[Start of section]

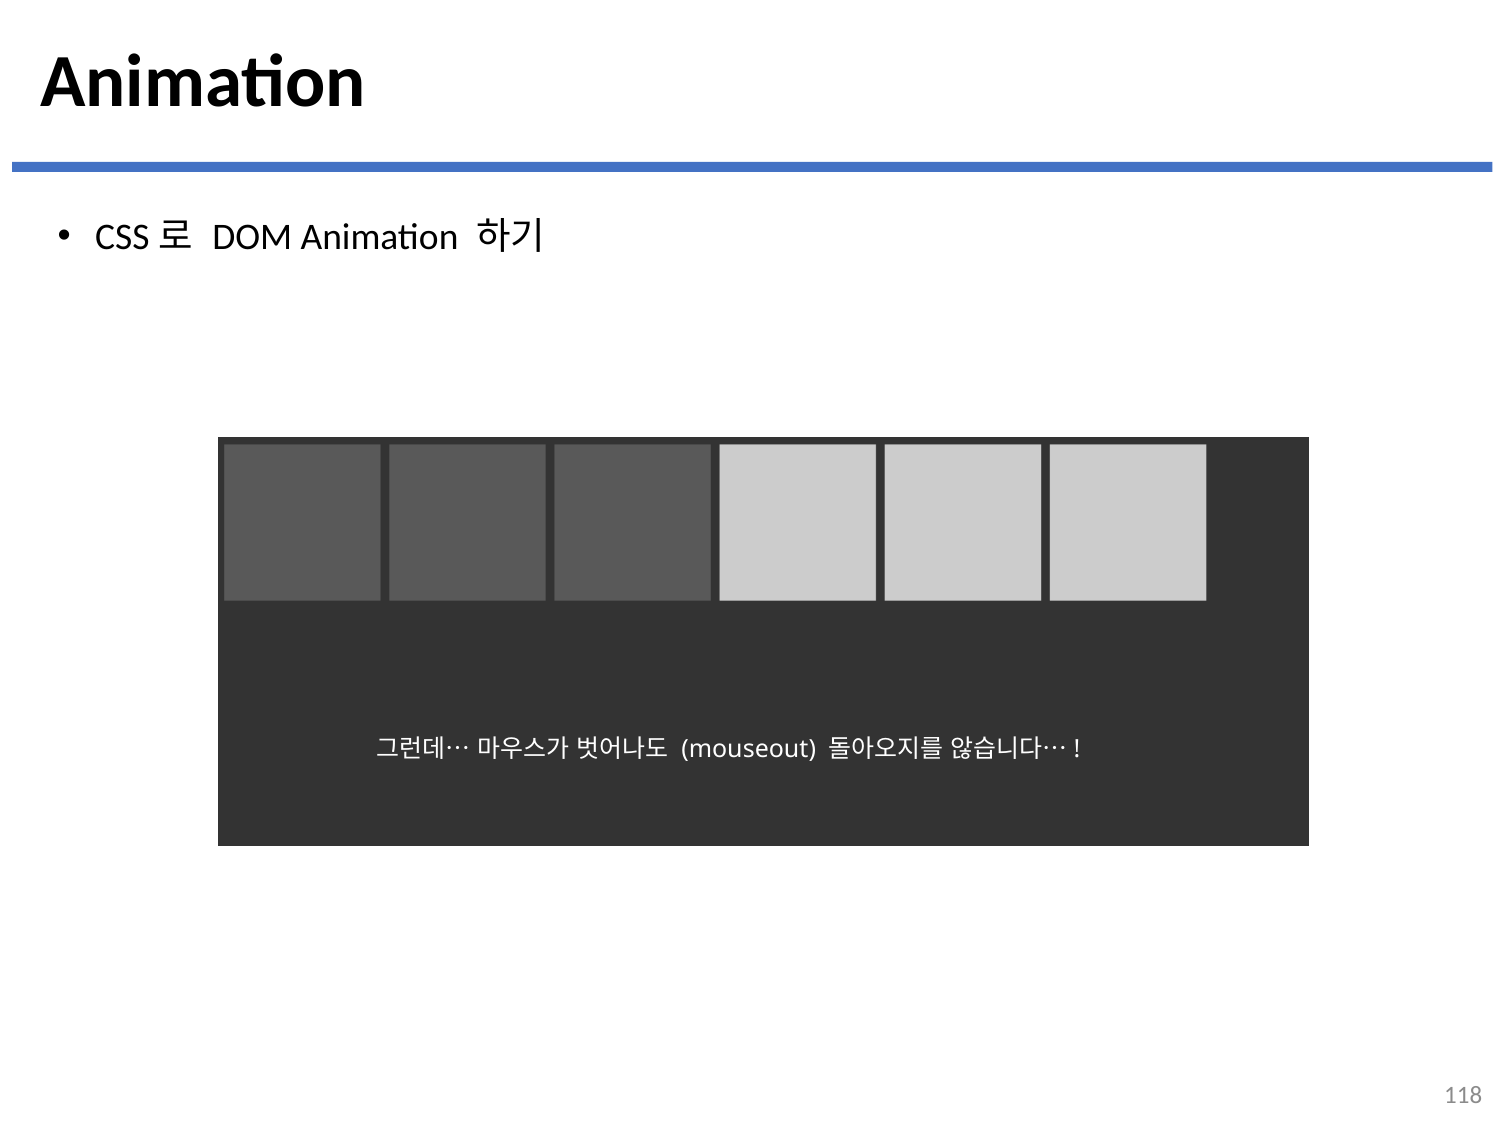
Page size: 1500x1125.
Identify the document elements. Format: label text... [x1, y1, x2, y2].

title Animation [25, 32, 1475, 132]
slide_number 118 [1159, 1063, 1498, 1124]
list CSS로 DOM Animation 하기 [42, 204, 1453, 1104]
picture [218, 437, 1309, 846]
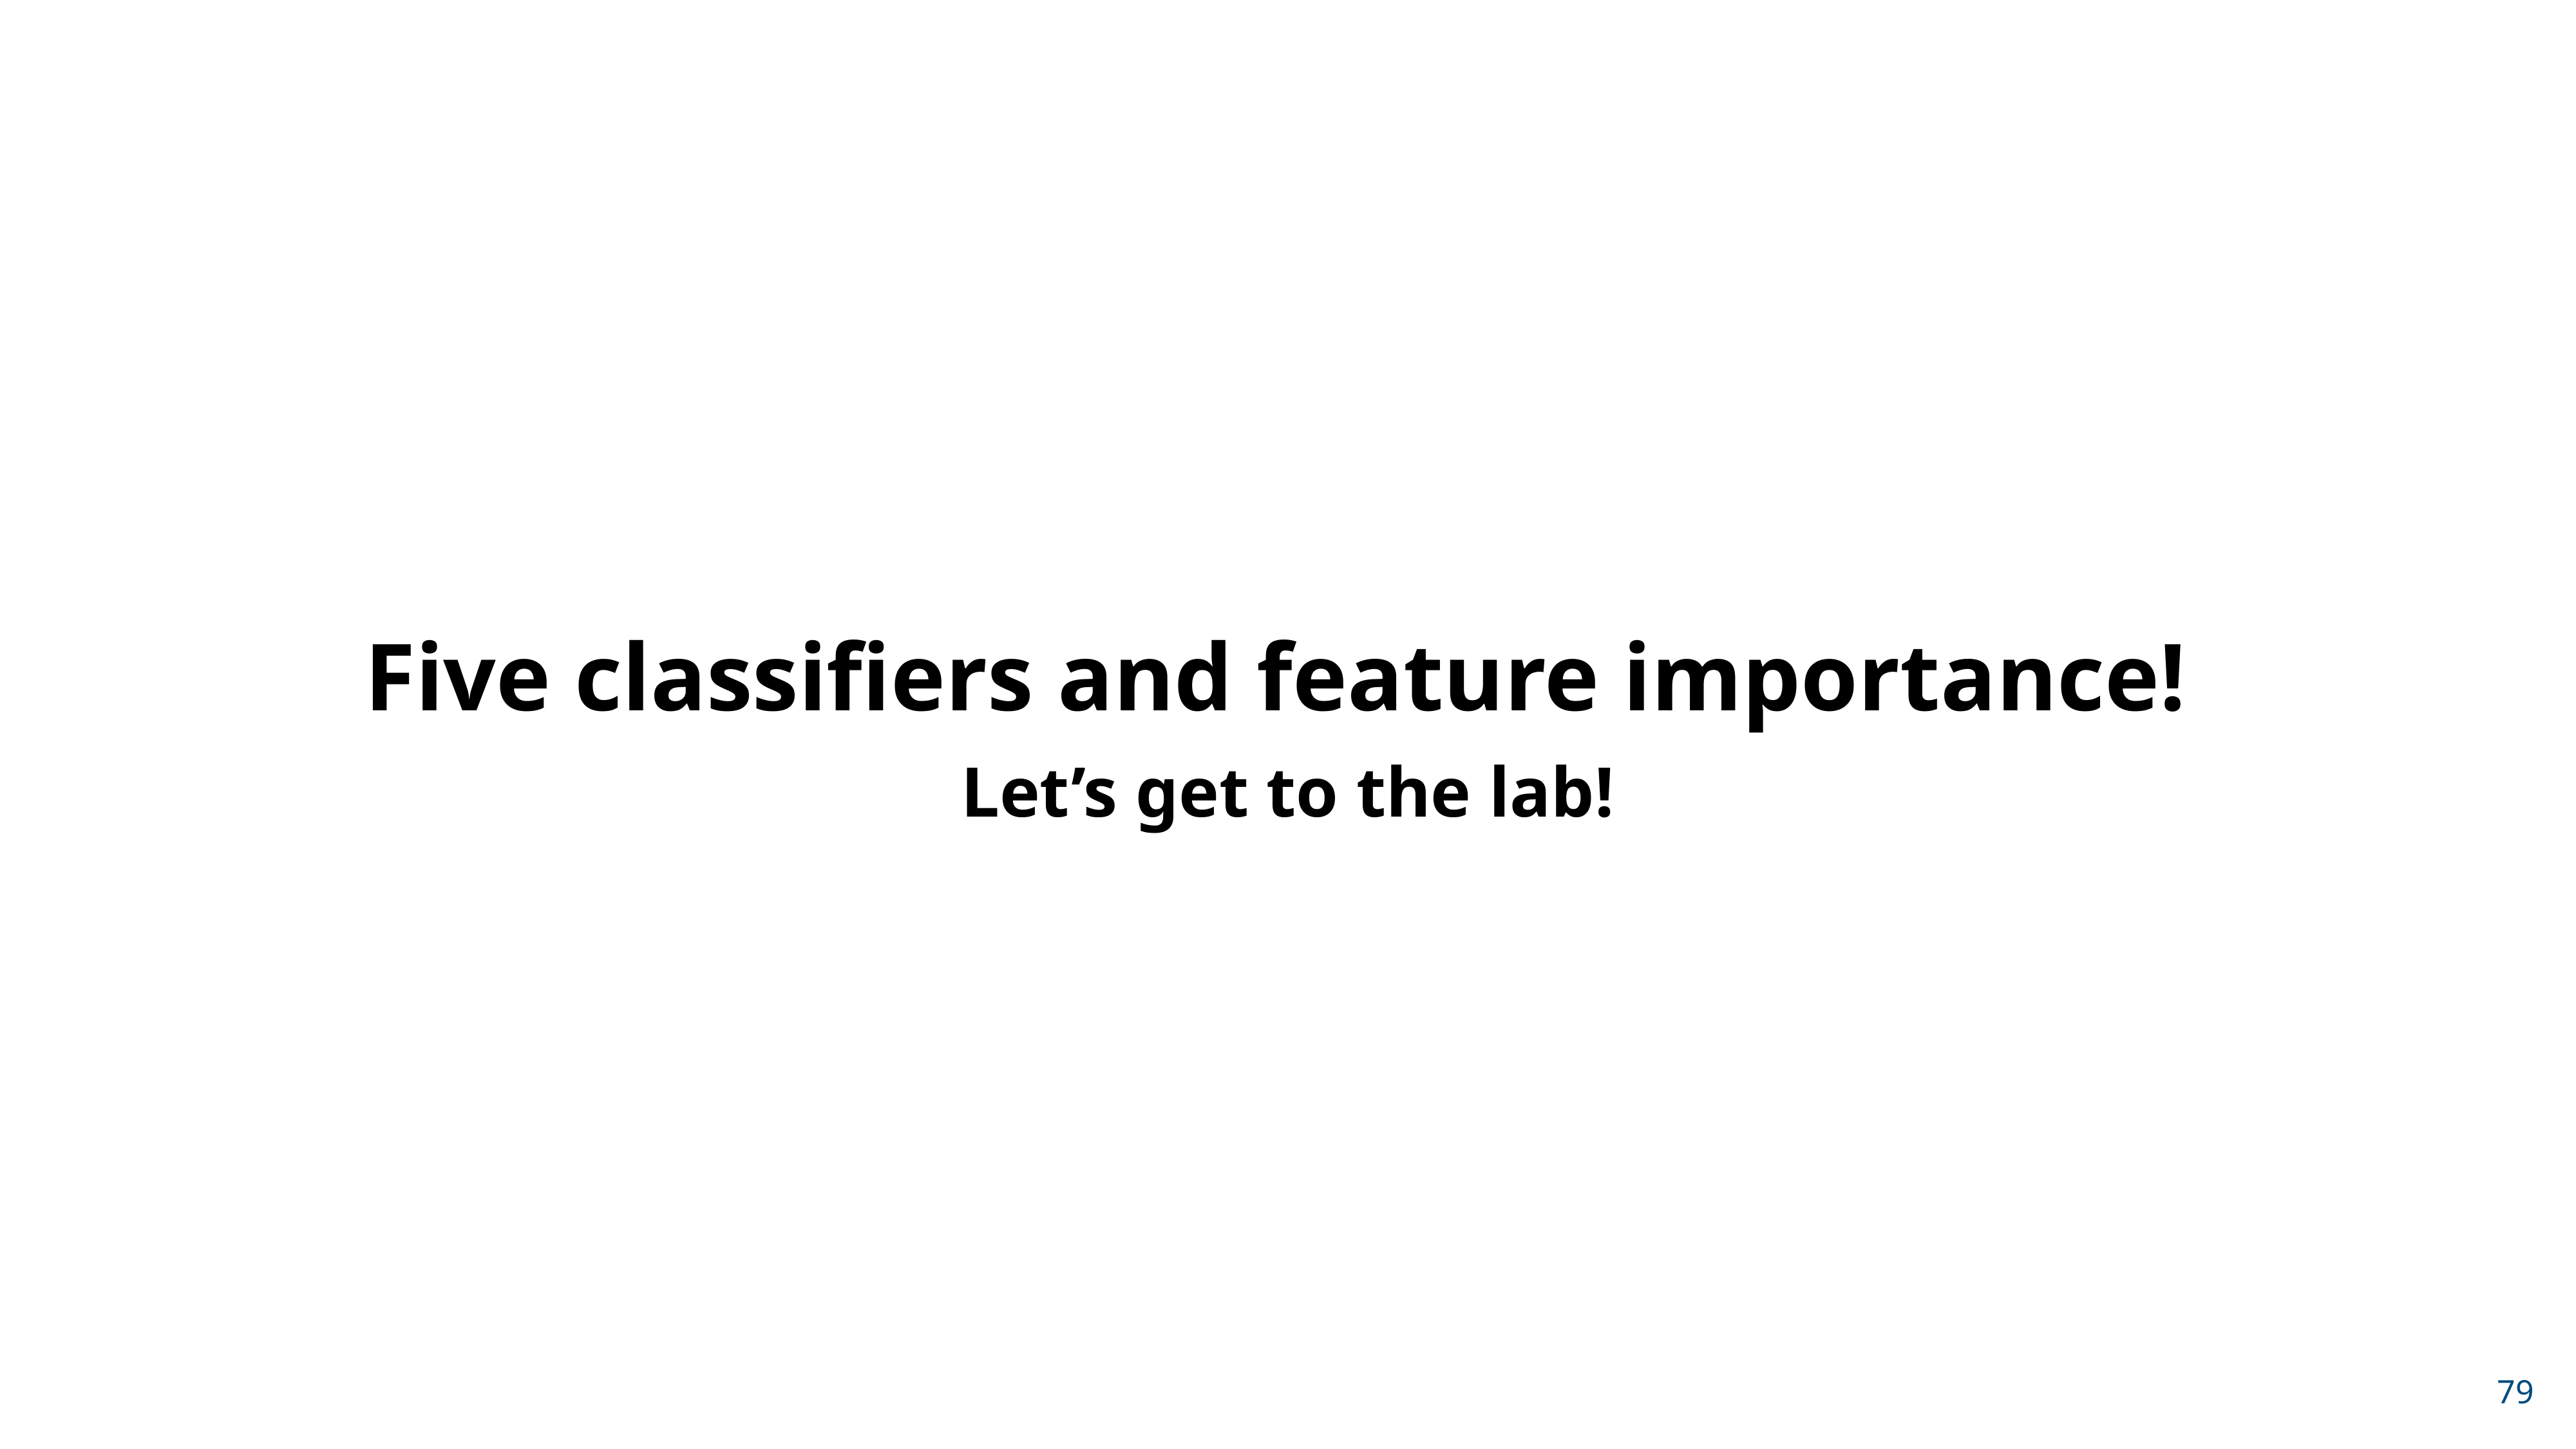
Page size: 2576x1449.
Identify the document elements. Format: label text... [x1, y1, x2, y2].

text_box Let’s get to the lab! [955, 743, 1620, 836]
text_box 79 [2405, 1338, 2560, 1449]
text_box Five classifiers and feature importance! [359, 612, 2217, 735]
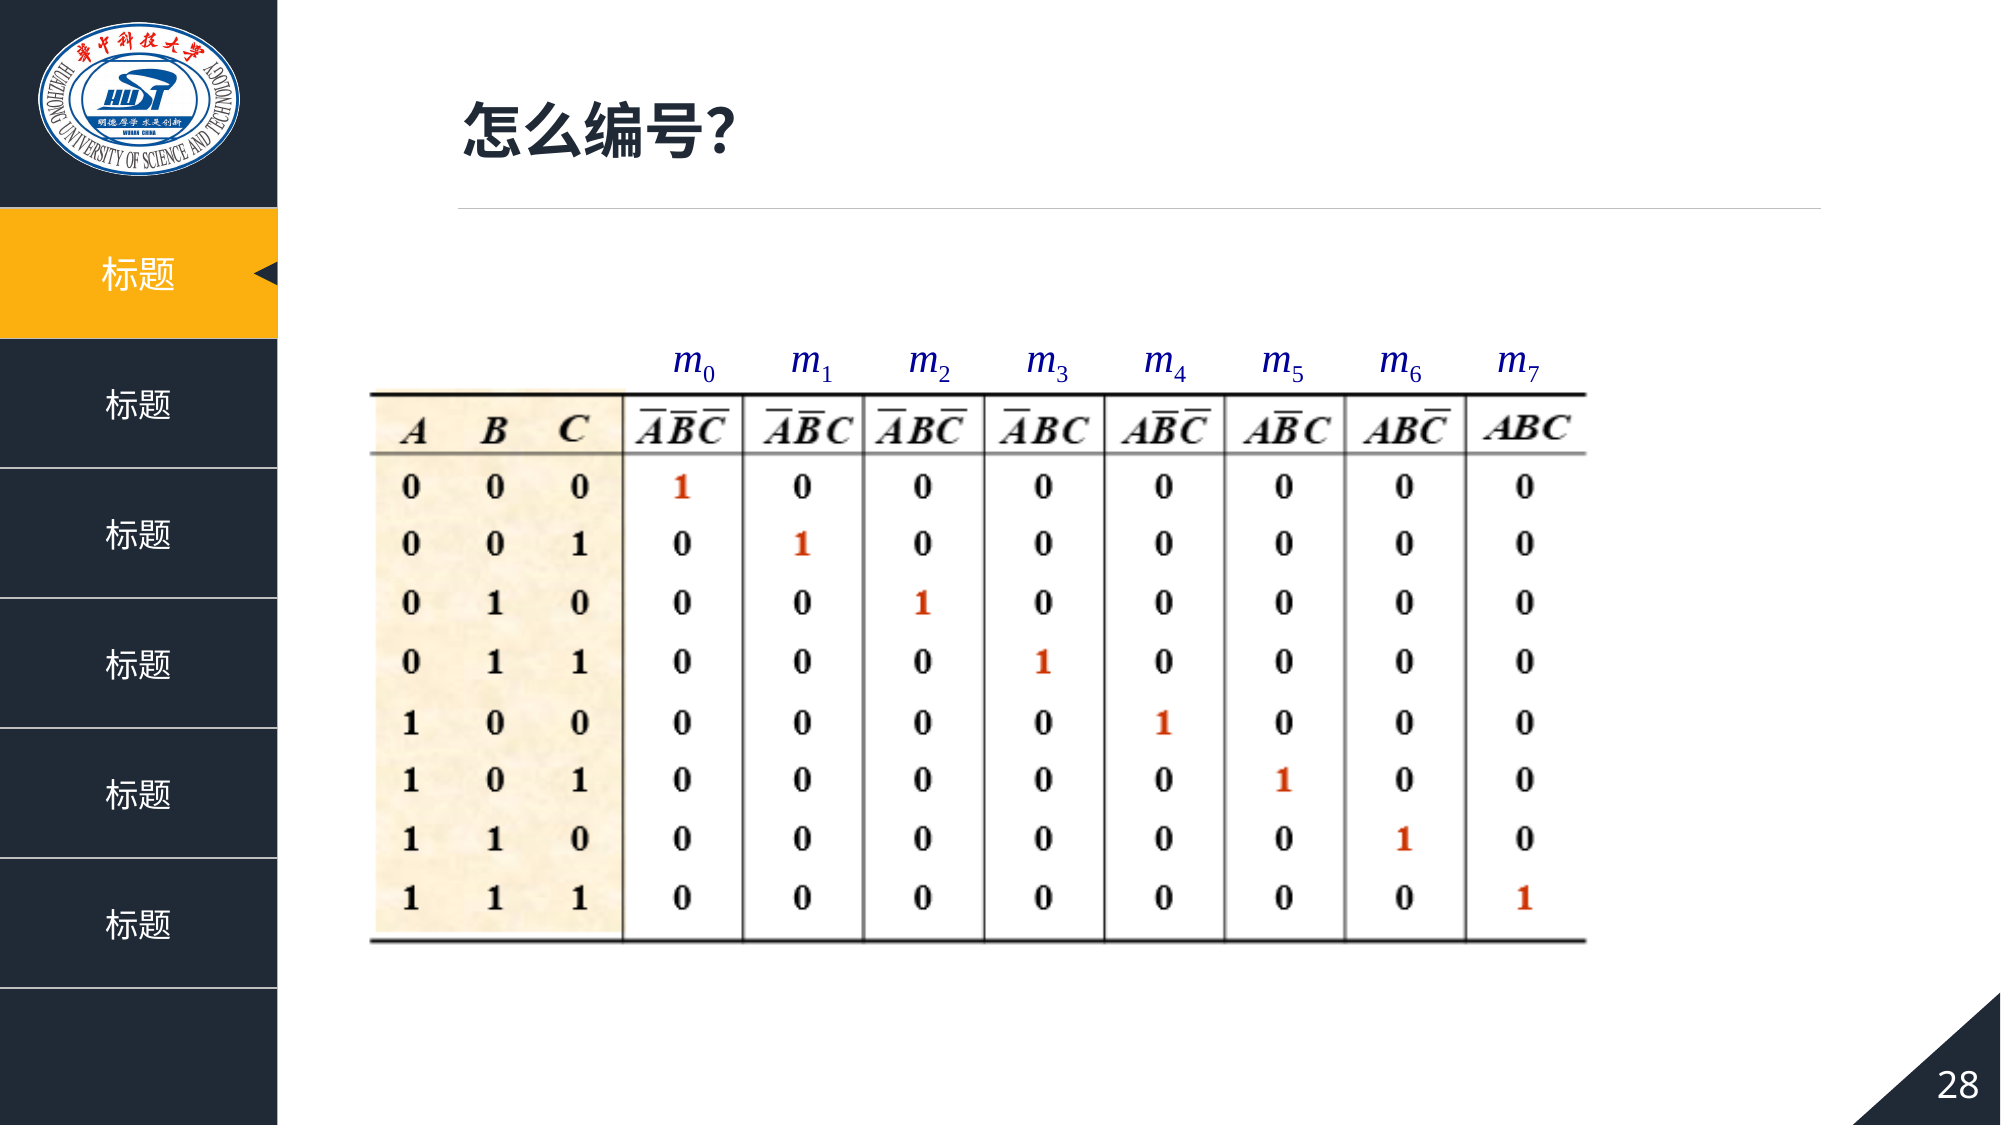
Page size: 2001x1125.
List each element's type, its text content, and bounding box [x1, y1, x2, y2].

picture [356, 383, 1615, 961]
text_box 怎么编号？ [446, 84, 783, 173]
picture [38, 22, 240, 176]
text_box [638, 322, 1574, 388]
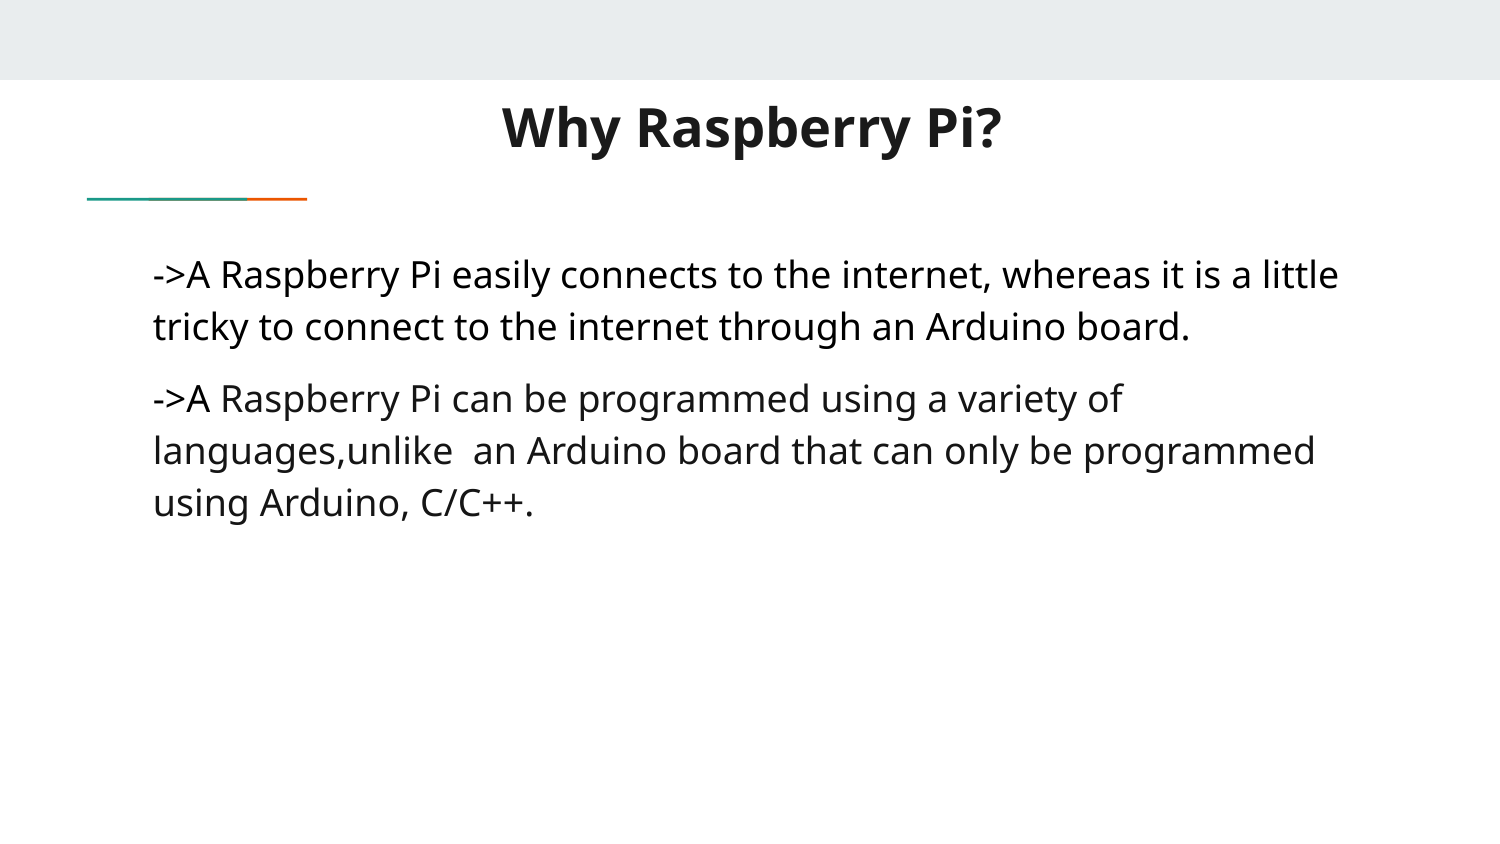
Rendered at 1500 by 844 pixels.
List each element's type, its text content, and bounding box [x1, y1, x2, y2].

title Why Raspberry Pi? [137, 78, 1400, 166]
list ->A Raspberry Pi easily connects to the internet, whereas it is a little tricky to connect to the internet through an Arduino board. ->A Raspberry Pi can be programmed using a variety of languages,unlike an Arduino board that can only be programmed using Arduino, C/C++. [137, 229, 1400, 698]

[End of section]

**Work to be completed**:
The lines from the start of the records above through the line that holds "Page size: 2001x1125." are to be copied exactly, both ends included, and no pictures are to be copied.

**Written reply**:
Page size: 1500x1125.
Identify the document elements. Format: label text... [x1, y1, x2, y2].

title Animation [25, 32, 1475, 132]
slide_number 118 [1159, 1063, 1498, 1124]
list CSS로 DOM Animation 하기 [42, 204, 1453, 1104]
picture [218, 437, 1309, 846]
Page size: 2576x1449.
Identify the document elements. Format: label text... [x1, y1, x2, y2].

text_box Let’s get to the lab! [955, 743, 1620, 836]
text_box 79 [2405, 1338, 2560, 1449]
text_box Five classifiers and feature importance! [359, 612, 2217, 735]
Page size: 2001x1125.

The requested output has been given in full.